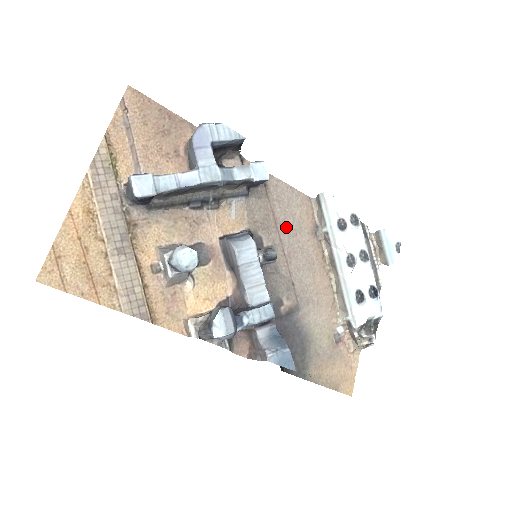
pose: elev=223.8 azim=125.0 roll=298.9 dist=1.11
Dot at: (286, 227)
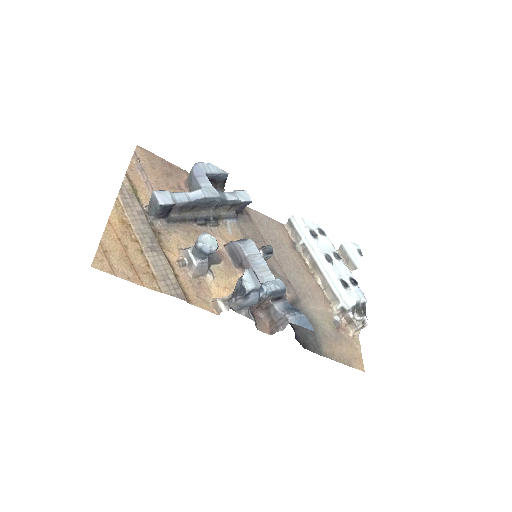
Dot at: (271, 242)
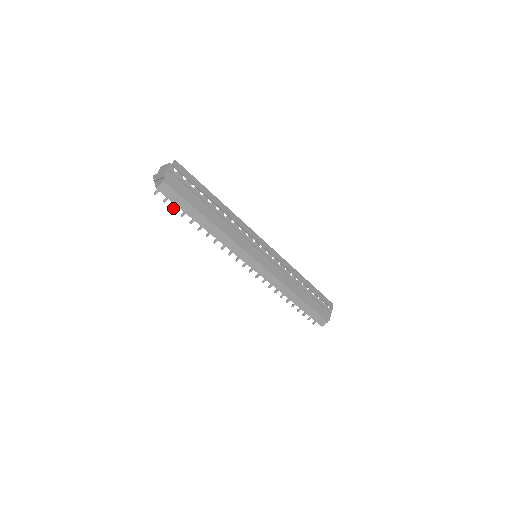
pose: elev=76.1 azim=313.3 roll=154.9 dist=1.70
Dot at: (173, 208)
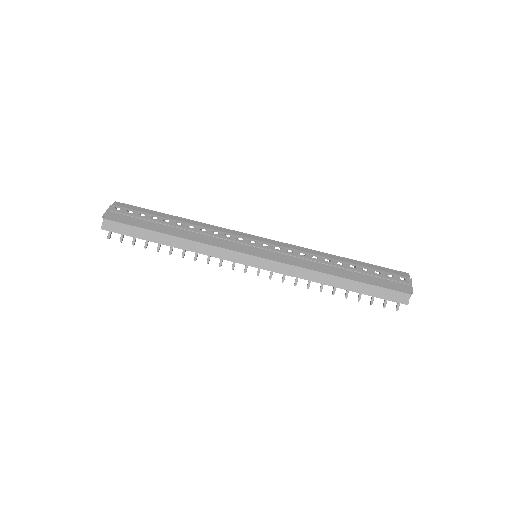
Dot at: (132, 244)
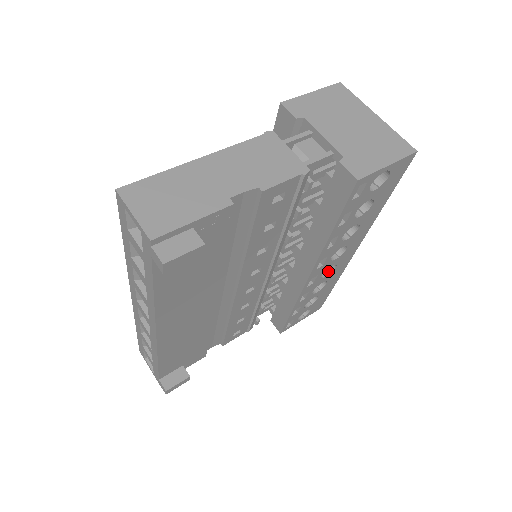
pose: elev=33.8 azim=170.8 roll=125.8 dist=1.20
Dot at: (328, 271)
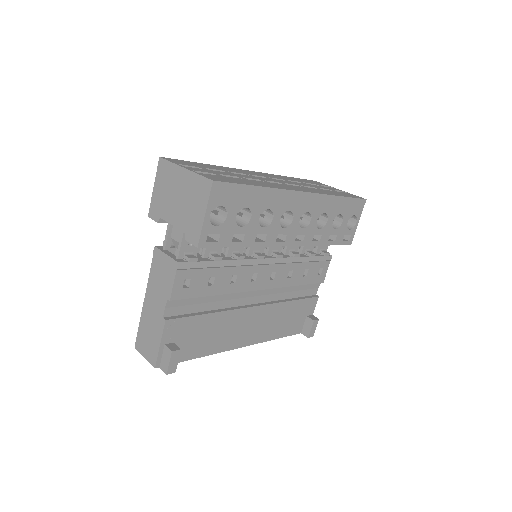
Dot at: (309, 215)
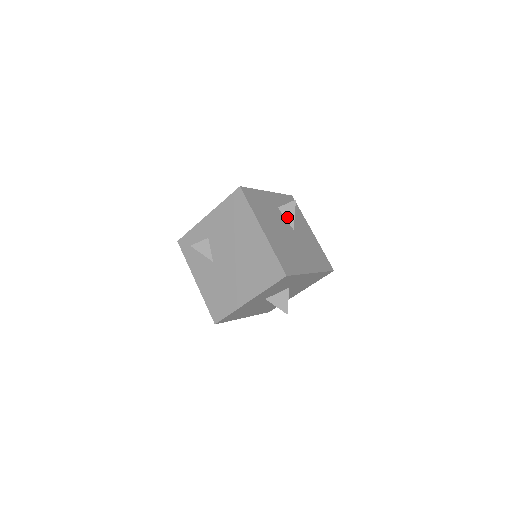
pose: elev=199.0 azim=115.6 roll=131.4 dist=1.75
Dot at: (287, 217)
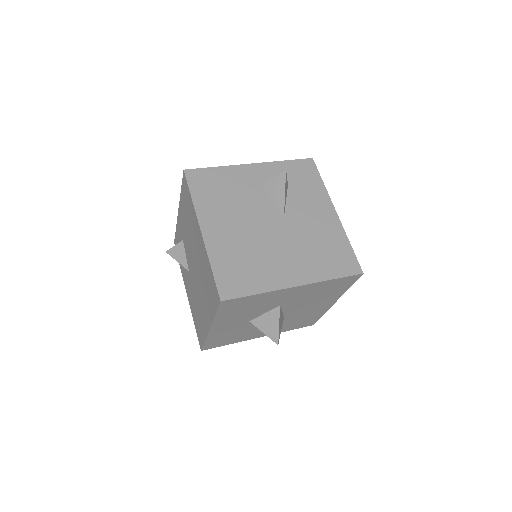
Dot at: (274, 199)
───
Requirement
Can you lay out every line of the records above as a Markdown table with two columns, Number and Content, skipping blank lines and leaving out the pictures?

Exercise solution
| Number | Content |
|---|---|
| 1 | pose: elev=223.8 azim=125.0 roll=298.9 dist=1.11 |
| 2 | Dot at: (286, 227) |
| 3 | Dot at: (271, 242) |
| 4 | pose: elev=76.1 azim=313.3 roll=154.9 dist=1.70 |
| 5 | Dot at: (173, 208) |
| 6 | Dot at: (132, 244) |
| 7 | pose: elev=33.8 azim=170.8 roll=125.8 dist=1.20 |
| 8 | Dot at: (328, 271) |
| 9 | Dot at: (309, 215) |
| 10 | pose: elev=199.0 azim=115.6 roll=131.4 dist=1.75 |
| 11 | Dot at: (287, 217) |
| 12 | Dot at: (274, 199) |